"Respect" is the collective responsibility of everyone involved in the game to create a fair, safe and enjoyable environment in which every match can take place. We all have a responsibility to promote high standards of behaviour in the game. This includes players, parents, spectators, club officials, league officials and FA officials. Those who do not, will not be welcomed.
In The FA's survey of over 37,000 grassroots participants, behaviour was their biggest concern. This included the abuse of match officials and the unacceptable behaviour by over-competitive parents, spectators and coaches on the sidelines. The FA's Respect programme is aimed at tackling unacceptable behaviour across the whole game. The Derby Junior Football League totally supports this programme and, in addition to standard codes of conduct (please see the link at the foot of the page), has introduced a number of measures of its own to support this.
Please report all incidents of poor behaviour immediately to your Respect Ambassador or League Official.
The League has introduced Respect Lines at all venues. The general purpose is to indicate a line that no one must cross if they have respect for the game. These lines are generally 2 meters from the side of the pitch giving a safe run-off area for players and keeping supporters a discrete distance away from the pitch so they can be less influential on players and officials.
In addition, we insist that Managers and Team officials from both teams stand together on one side of the pitch with the substitutes whilst the parents and spectators stand together on the other side.
All our locations have detailed pitch layouts so there can be no confusion where people should congregate. These can found at the venue and details are available from the League Coordinator on site. Details can also be found in the venue overviews (see the menu in the right hand margin).
Some basis rules for clarification;
Everyone must stand behind the safety line/Respect line.
- This includes Team Managers and Coaches.
- No one must stand where there is no barrier.
- No one is allowed to support their team from behind the goal-line.
- The line must be placed at least two yards from the pitch.
The League has implemented Respect Ambassadors to enforce Respect policies. The basic role of the RA is to identify areas where Respect protocols are not being observed and to point these out to the Team Manager. It is not necessarily part of the RA's role to deal with these matters themselves. Although they have full authority to do so. The Team Manager bears ultimate reposibility.
The Team Manager must ensure that a Respect Ambassador is appointed to every match. They must be clearly identifiable from a distance and the League has issued a Yellow bib to each team to help with this. Teams that fail to have an RA will receive a fine.
The Respect Ambassador should work closely with their opposite number and come to an agreement on any areas that need to be raised with the Team Managers. They are required to report to the League if either Team Manager has ignored their observations (firstname.lastname@example.org).
The Respect Ambassador is seen as a pivotal role in improving standards at matches. It is impossible for a RA to do their job and (eg) manage the team or run the line. As a result, team Managers, Assistants and Lineman must not act as RA's.
Finally, the RA is responsible for welcoming the referee to the fixture and ensuring they get paid.

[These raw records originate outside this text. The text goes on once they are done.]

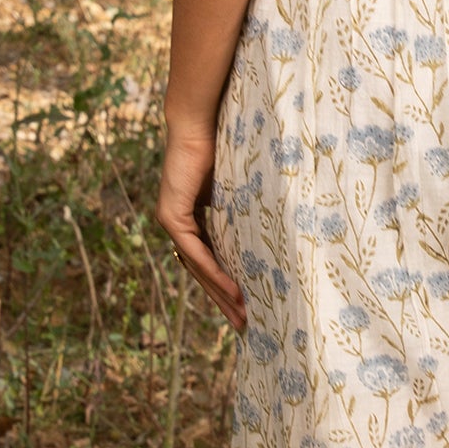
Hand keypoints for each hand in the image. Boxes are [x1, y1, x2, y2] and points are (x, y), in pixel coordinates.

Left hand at [157, 114, 244, 331]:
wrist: (200, 121)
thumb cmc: (225, 145)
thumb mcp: (239, 189)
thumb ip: (244, 210)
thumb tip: (277, 225)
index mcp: (195, 218)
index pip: (210, 260)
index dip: (227, 285)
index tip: (247, 308)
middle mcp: (179, 225)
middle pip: (203, 272)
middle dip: (225, 301)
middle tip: (247, 326)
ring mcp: (172, 222)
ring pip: (198, 269)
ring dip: (222, 295)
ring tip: (244, 316)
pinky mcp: (171, 217)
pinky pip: (196, 254)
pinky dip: (215, 274)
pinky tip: (233, 292)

League Policy On Photography
As a League we recognise that parents will want to take photos of their children as they enjoy the sport. However, there is also a need to safeguard the needs of others - children who, for one reason or another, must not appear in photographs or be identified in reports etc. As a result, we ask everyone to adopt the following guidelines;
- As part of Club registration, every Club should ensure all families sign a Club Photo Consent form and ensure parents/carers are aware of where photo's and video might be taken and used.
- If a parent wishes to take photos or video at a League organised match, courtesy should be shown to the opposition by asking their permission (usually the team manager or Respect Ambassador). Permission will only normally be refused if the team comprises of children where a Club Photo Consent form has not been signed.
- Finally, photos must not be posted on 'open' Social Media sites (inc web sites and blogs). Sites must be 'closed'; where membership is required and moderators can identify everyone with access to the photos.
Although the League has a firm strategy that all income from fines is allocated to development work (eg subsidising Level 1 coach training), we prefer not to fine teams. Instead, as more age-groups become non-competitive and the need to fulfill a balanced fixture schedule becomes less important, those teams who continually demonstrate poor standards will be allocated fewer fixtures.
Derby Junior Football League has a responsibility to ensure everyone is able to enjoy the various events we administer. This includes football matches, tournaments and presentation events. We have a duty to ensure everyone is treated fairly and equally without fear of abuse or bad practise so we can all enjoy the match-day experience.
If you see or hear any behaviour you feel is unacceptable or feel that the League’s Rules, Policies or Respect Code of Conduct has not been adhered to, please report the incident. We guarantee to investigate all reports thoroughly and ensure appropriate steps are taken to rectify any poor practice identified.
You can report your concerns to your Club Welfare Officer or Club Secretary. They will help collate details and then forward them to the League Secretary.